▶ WHAT IS REQUIRED
Can you write out the records below again, substituting "Proceed" for every "Continue" and changing nothing else? Leave the pictures out.

Recorded data
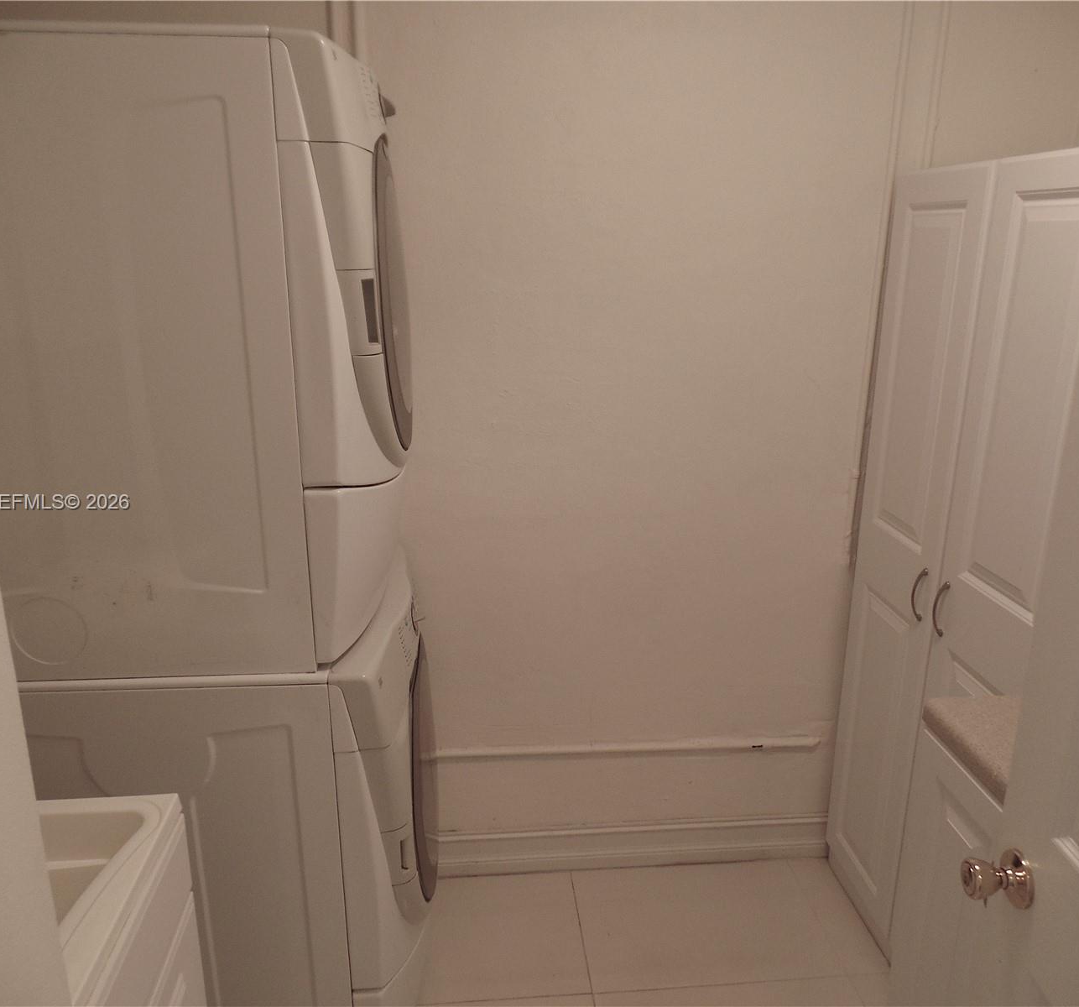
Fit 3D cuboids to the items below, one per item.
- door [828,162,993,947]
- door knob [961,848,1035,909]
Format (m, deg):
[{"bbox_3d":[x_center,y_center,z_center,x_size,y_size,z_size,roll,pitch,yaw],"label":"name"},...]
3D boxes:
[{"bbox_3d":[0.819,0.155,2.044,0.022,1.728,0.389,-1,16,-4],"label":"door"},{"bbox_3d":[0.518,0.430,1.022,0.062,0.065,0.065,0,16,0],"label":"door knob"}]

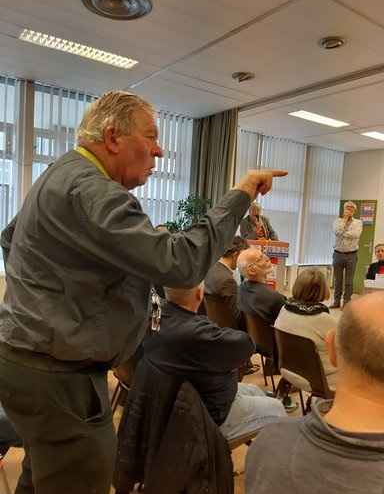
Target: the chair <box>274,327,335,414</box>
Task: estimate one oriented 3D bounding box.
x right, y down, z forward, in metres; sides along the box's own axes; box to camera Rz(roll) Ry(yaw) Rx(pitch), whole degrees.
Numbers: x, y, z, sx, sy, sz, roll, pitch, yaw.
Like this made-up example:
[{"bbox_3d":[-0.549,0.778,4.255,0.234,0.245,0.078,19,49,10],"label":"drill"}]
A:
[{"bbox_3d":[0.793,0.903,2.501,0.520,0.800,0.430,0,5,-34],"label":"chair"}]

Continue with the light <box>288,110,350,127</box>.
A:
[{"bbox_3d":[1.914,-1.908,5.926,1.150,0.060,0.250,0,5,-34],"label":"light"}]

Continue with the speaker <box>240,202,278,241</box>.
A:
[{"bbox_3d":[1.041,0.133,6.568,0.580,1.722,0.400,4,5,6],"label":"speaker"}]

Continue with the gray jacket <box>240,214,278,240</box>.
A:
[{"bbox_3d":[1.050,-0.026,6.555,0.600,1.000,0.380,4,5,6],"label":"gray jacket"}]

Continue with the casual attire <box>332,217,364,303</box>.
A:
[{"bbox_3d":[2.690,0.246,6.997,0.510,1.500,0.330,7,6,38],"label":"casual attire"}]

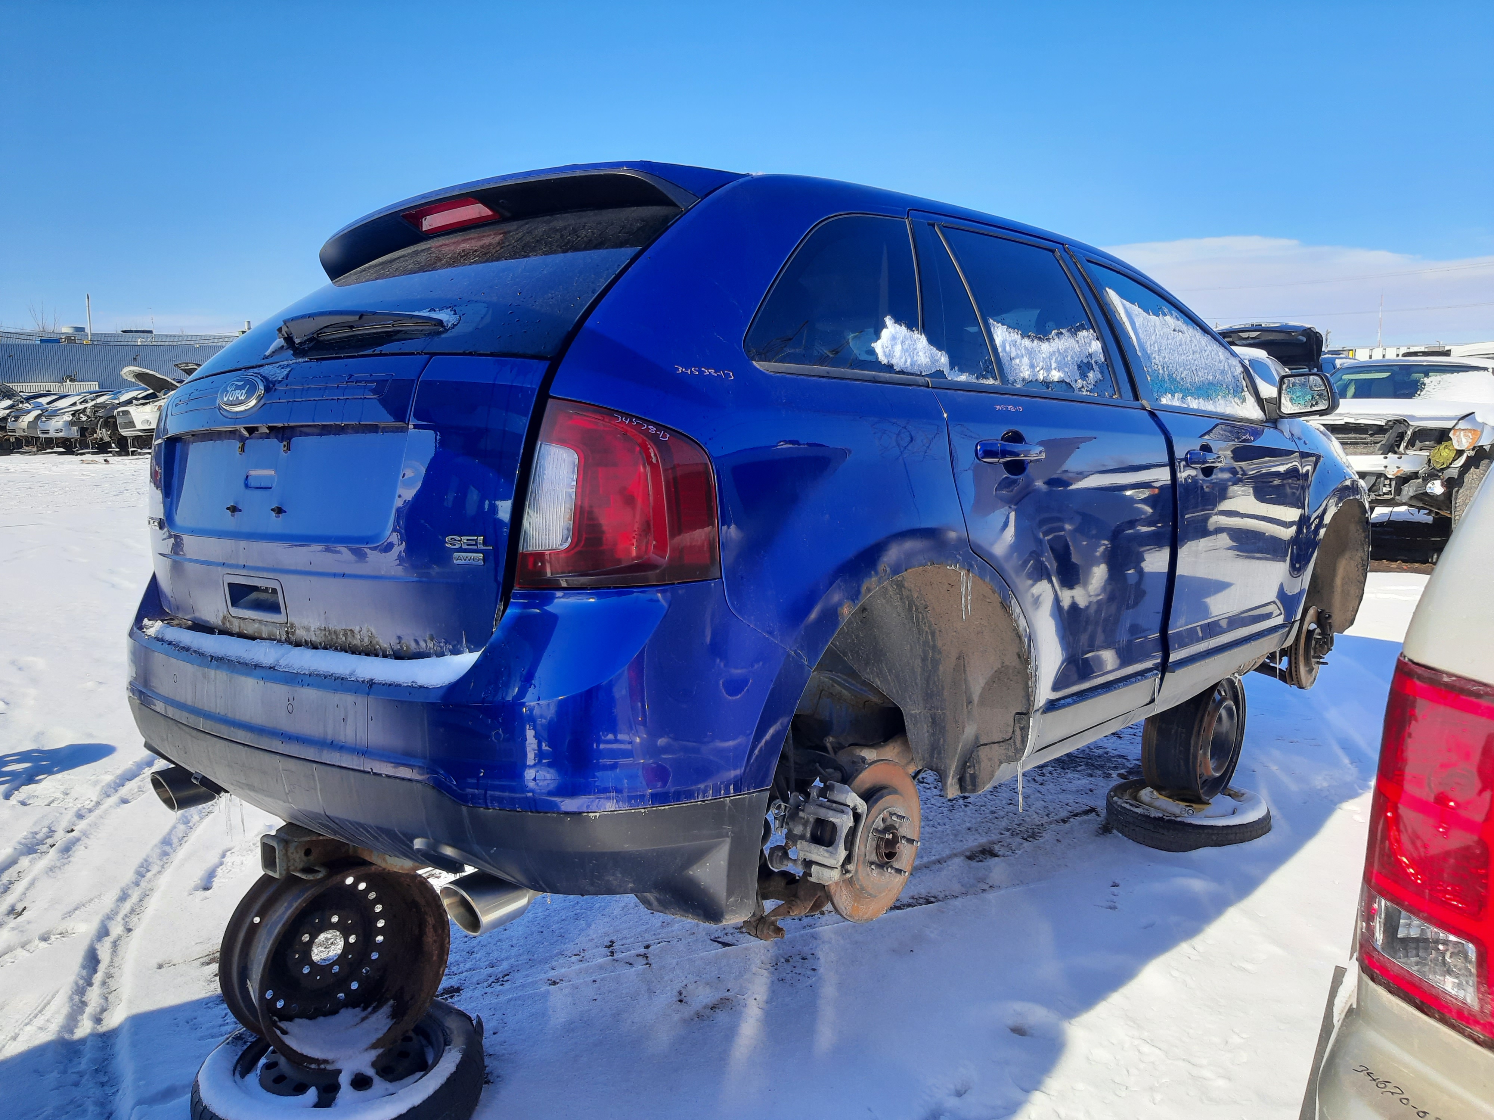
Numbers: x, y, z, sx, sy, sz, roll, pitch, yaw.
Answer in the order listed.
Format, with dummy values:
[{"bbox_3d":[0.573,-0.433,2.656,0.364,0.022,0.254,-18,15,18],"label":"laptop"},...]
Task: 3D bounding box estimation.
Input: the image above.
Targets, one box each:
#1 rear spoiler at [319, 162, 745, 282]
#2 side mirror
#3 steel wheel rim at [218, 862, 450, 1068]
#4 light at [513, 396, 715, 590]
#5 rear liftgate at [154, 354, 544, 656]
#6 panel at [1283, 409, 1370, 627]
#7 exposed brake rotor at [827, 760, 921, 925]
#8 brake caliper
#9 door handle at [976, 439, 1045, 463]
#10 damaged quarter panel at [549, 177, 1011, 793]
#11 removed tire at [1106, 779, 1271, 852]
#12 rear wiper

▶ COMPLETED EXERCISE
Fit 3D cuboids to the items below, one per item.
- door [828,162,993,947]
- door knob [961,848,1035,909]
Format (m, deg):
[{"bbox_3d":[x_center,y_center,z_center,x_size,y_size,z_size,roll,pitch,yaw],"label":"name"},...]
3D boxes:
[{"bbox_3d":[0.819,0.155,2.044,0.022,1.728,0.389,-1,16,-4],"label":"door"},{"bbox_3d":[0.518,0.430,1.022,0.062,0.065,0.065,0,16,0],"label":"door knob"}]

Target: the chair <box>274,327,335,414</box>
Task: estimate one oriented 3D bounding box.
x right, y down, z forward, in metres; sides along the box's own axes; box to camera Rz(roll) Ry(yaw) Rx(pitch), whole degrees.
Numbers: x, y, z, sx, sy, sz, roll, pitch, yaw.
Like this made-up example:
[{"bbox_3d":[-0.549,0.778,4.255,0.234,0.245,0.078,19,49,10],"label":"drill"}]
A:
[{"bbox_3d":[0.793,0.903,2.501,0.520,0.800,0.430,0,5,-34],"label":"chair"}]

Proceed with the light <box>288,110,350,127</box>.
A:
[{"bbox_3d":[1.914,-1.908,5.926,1.150,0.060,0.250,0,5,-34],"label":"light"}]

Proceed with the speaker <box>240,202,278,241</box>.
A:
[{"bbox_3d":[1.041,0.133,6.568,0.580,1.722,0.400,4,5,6],"label":"speaker"}]

Proceed with the gray jacket <box>240,214,278,240</box>.
A:
[{"bbox_3d":[1.050,-0.026,6.555,0.600,1.000,0.380,4,5,6],"label":"gray jacket"}]

Proceed with the casual attire <box>332,217,364,303</box>.
A:
[{"bbox_3d":[2.690,0.246,6.997,0.510,1.500,0.330,7,6,38],"label":"casual attire"}]

Numbers: x, y, z, sx, sy, sz, roll, pitch, yaw.
Answer in the order listed.
Format, with dummy values:
[{"bbox_3d":[0.573,-0.433,2.656,0.364,0.022,0.254,-18,15,18],"label":"laptop"},...]
Task: 3D bounding box estimation.
Input: the image above.
Targets, one box each:
#1 rear spoiler at [319, 162, 745, 282]
#2 side mirror
#3 steel wheel rim at [218, 862, 450, 1068]
#4 light at [513, 396, 715, 590]
#5 rear liftgate at [154, 354, 544, 656]
#6 panel at [1283, 409, 1370, 627]
#7 exposed brake rotor at [827, 760, 921, 925]
#8 brake caliper
#9 door handle at [976, 439, 1045, 463]
#10 damaged quarter panel at [549, 177, 1011, 793]
#11 removed tire at [1106, 779, 1271, 852]
#12 rear wiper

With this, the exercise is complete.